A shareholder has the right to propose draft resolutions for items included on the agenda and to require that members of the Board of Directors, members of the Corporate Assembly and the CEO in the Annual General Meeting provide available information about matters which may affect the assessment of (i) the approval of the annual accounts and the annual report, (ii) items which are presented to the shareholders for decision, and (iii) the company's financial situation, including information about activities in other companies in which the company participates, and other matters to be discussed in the Annual General Meeting, unless the requested information cannot be disclosed without causing disproportionate harm to the company.

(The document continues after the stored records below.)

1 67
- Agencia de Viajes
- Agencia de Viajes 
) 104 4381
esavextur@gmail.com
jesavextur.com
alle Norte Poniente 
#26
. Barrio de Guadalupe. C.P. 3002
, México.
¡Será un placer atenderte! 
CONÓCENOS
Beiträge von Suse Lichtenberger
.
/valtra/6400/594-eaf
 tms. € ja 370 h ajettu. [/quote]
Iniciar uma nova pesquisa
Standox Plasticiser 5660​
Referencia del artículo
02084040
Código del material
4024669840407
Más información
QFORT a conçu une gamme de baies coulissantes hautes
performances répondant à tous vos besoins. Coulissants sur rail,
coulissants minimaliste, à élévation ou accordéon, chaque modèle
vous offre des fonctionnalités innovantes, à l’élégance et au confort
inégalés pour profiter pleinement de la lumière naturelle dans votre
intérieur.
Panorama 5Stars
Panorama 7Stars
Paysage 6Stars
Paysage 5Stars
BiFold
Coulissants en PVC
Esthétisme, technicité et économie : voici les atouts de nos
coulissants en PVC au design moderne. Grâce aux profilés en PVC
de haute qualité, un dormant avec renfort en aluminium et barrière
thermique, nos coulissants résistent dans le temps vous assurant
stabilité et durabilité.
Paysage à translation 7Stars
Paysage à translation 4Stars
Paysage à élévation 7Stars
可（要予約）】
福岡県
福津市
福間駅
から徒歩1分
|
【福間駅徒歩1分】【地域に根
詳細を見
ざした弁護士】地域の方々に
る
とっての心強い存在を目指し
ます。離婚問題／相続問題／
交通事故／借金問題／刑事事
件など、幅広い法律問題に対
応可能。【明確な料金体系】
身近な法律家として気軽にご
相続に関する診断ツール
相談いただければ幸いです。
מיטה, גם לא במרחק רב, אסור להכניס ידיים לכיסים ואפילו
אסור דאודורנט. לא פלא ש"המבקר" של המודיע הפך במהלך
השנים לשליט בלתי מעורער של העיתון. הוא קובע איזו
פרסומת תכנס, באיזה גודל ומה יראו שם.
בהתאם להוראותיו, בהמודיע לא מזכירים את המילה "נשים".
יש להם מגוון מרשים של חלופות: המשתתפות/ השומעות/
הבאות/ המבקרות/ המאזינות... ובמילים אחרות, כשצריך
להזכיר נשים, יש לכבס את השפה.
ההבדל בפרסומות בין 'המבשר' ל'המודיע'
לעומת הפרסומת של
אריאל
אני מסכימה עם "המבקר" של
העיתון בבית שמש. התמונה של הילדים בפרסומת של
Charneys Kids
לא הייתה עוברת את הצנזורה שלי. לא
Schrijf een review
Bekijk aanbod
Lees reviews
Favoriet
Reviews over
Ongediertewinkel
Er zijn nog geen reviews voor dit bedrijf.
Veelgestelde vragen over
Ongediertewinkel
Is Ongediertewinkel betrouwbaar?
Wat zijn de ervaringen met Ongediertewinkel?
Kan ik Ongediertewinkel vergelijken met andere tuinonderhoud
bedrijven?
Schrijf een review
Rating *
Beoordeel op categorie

This notice, the enclosures hereto, other documents regarding matters to be discussed in the Annual General Meeting, including the documents to which this notice refers, draft resolutions for items on the proposed agenda, as well as the Articles of Association are available at www.telenor. com/investors/general-meeting. Shareholders may contact the company by mail, email or phone in order to request the documents in question. Address: Telenor ASA, Investor Relations, Snarøyveien 30, N-1360, Fornebu, Norway; email: [email protected]; or phone: + 47 67 89 24 70.

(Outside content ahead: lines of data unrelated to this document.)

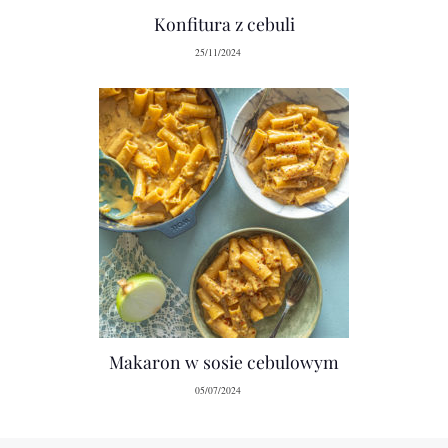
Konfitura z cebuli
25/11/2024
Makaron w sosie cebulowym
05/07/2024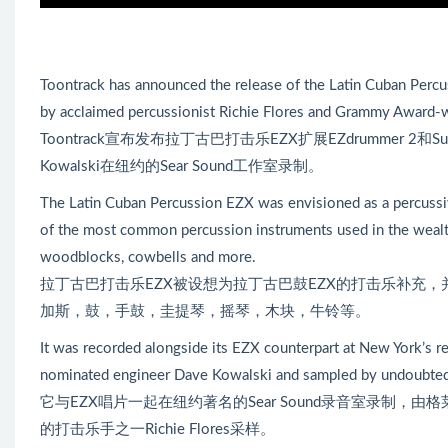
Toontrack has announced the release of the Latin Cuban Per
by acclaimed percussionist Richie Flores and Grammy Award-w
Toontrack宣布发布拉丁古巴打击乐EZX扩展EZdrummer 2和Sup
Kowalski在纽约的Sear Sound工作室录制。
The Latin Cuban Percussion EZX was envisioned as a percussi
of the most common percussion instruments used in the wealth 
woodblocks, cowbells and more.
拉丁古巴打击乐EZX被设想为拉丁古巴鼓EZX的打击乐补充，
加斯，鼓，手鼓，圭提琴，摇琴，木块，牛铃等。
It was recorded alongside its EZX counterpart at New York
nominated engineer Dave Kowalski and sampled by undoubtedly
它与EZX唱片一起在纽约著名的Sear Sound录音室录制，由格
的打击乐手之一Richie Flores采样。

Fornebu, 27 April 2015 The Board of Directors of Telenor ASA

Overview of appendices to the notice which are available at www.telenor.com/investors/general-meeting:

  • Appendix 1: Annual report 2014, including financial statements, report from the Board of Directors and the auditor's report
  • Appendix 2: Statement regarding determination of salary and other remuneration to the executive management
  • Appendix 3: Recommendation from the Nomination Committee regarding item 10, 11 and 12.

Registration and proxy form for the Annual General Meeting has been distributed to the shareholders with the notice for the meeting and is also available at www.telenor.com/investors/general-meeting.